Given records ▸
++++++++
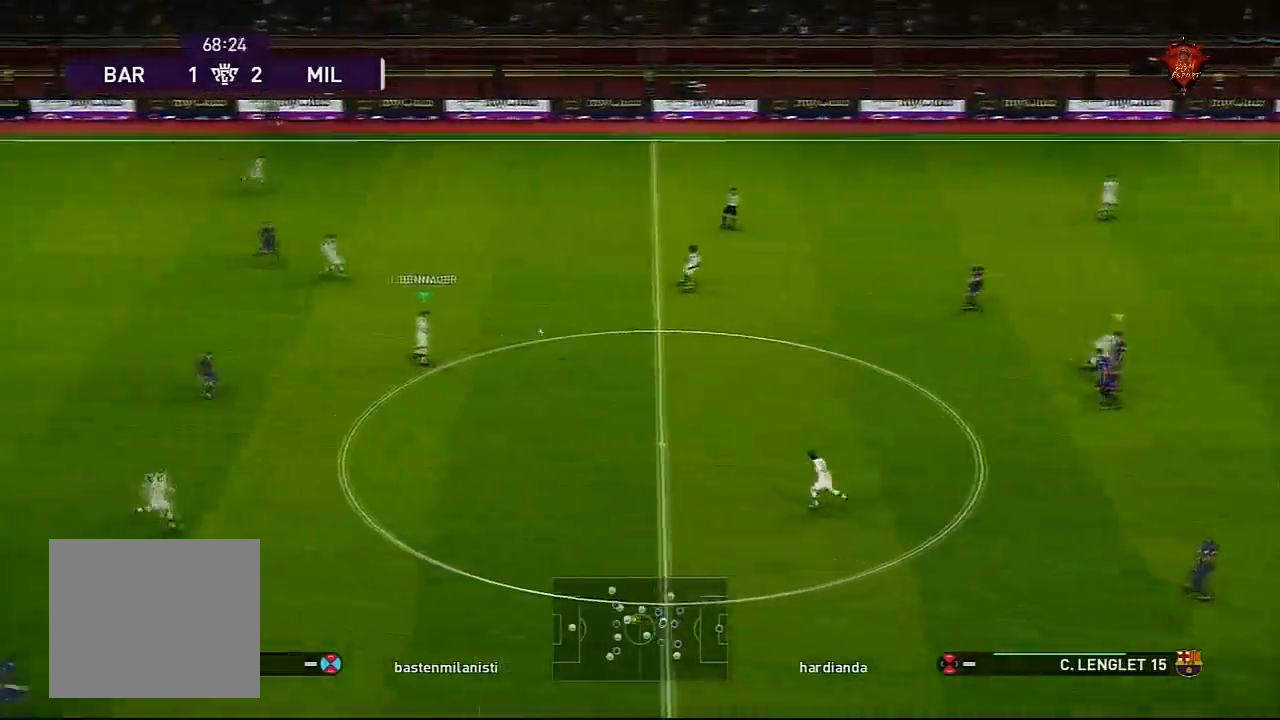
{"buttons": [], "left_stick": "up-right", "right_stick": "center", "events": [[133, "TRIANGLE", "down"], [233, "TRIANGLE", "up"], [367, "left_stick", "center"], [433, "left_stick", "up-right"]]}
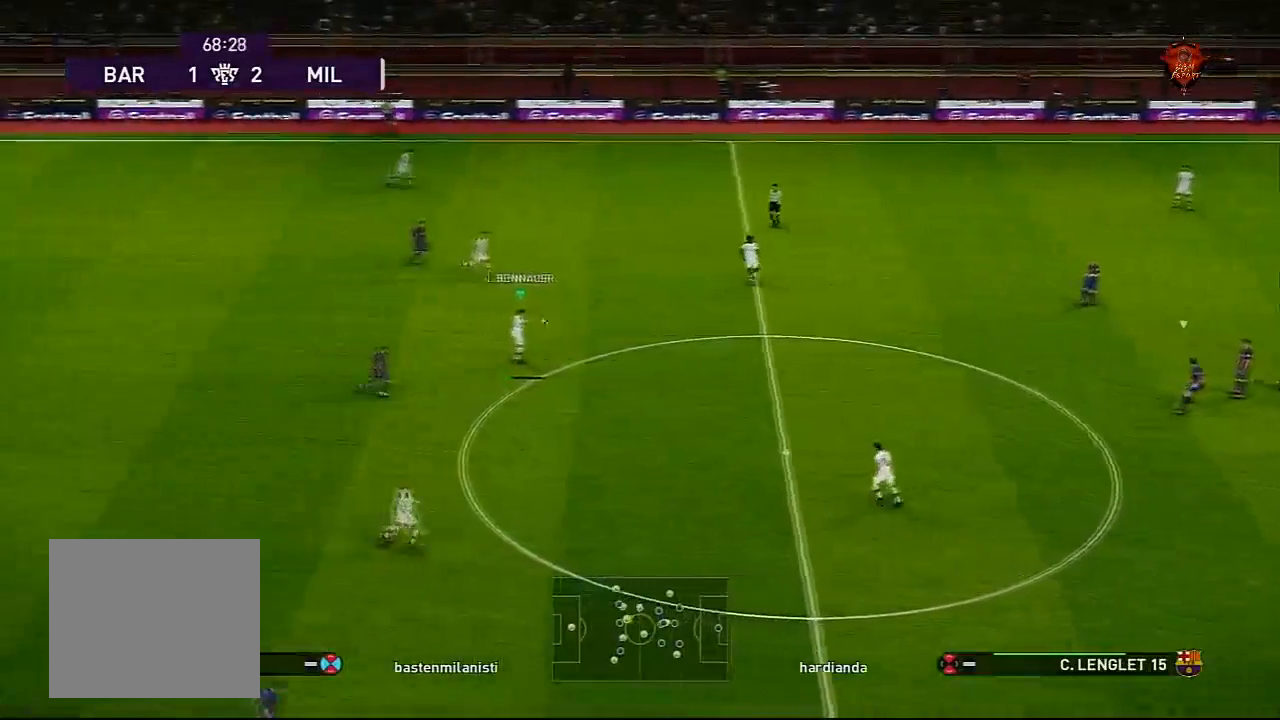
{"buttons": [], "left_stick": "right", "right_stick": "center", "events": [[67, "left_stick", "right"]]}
++++++++
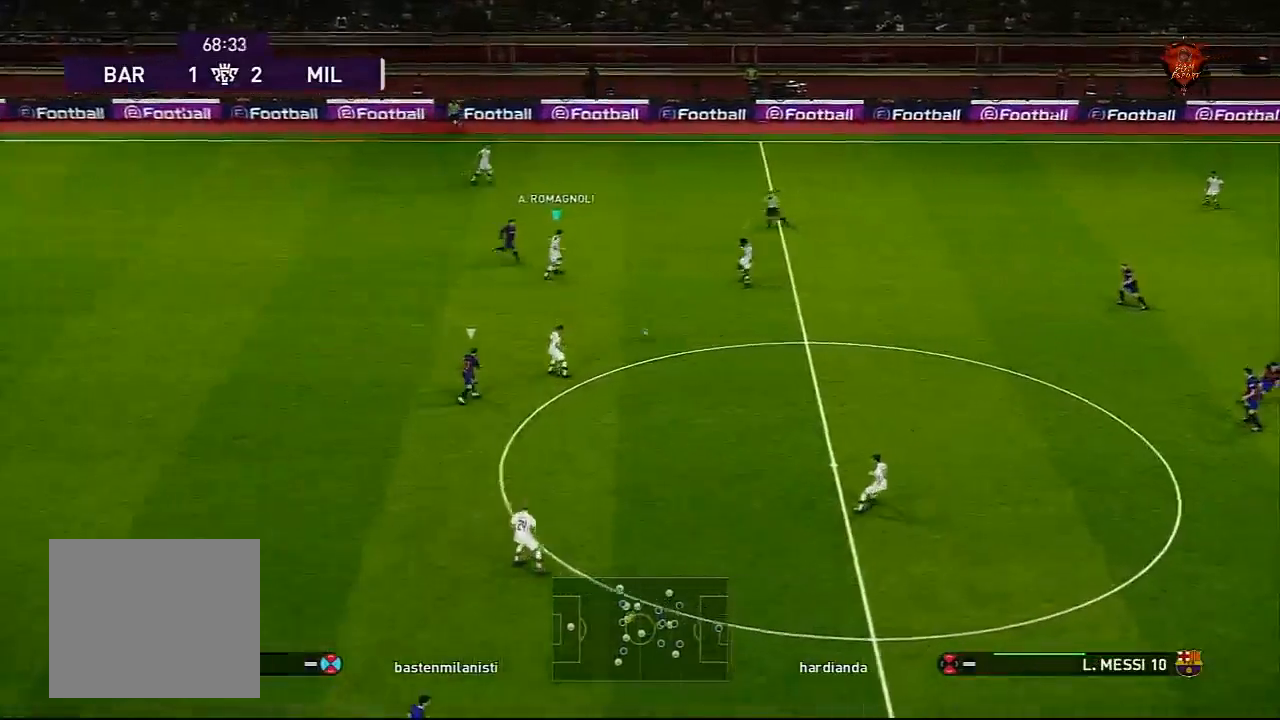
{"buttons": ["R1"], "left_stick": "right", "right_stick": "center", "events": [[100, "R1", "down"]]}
++++++++
What the task requires ▸ Scan the material above for the string "down", returning each line that contains it.

Task answer ▸
{"buttons": [], "left_stick": "up-right", "right_stick": "center", "events": [[133, "TRIANGLE", "down"], [233, "TRIANGLE", "up"], [367, "left_stick", "center"], [433, "left_stick", "up-right"]]}
{"buttons": ["R1"], "left_stick": "right", "right_stick": "center", "events": [[100, "R1", "down"]]}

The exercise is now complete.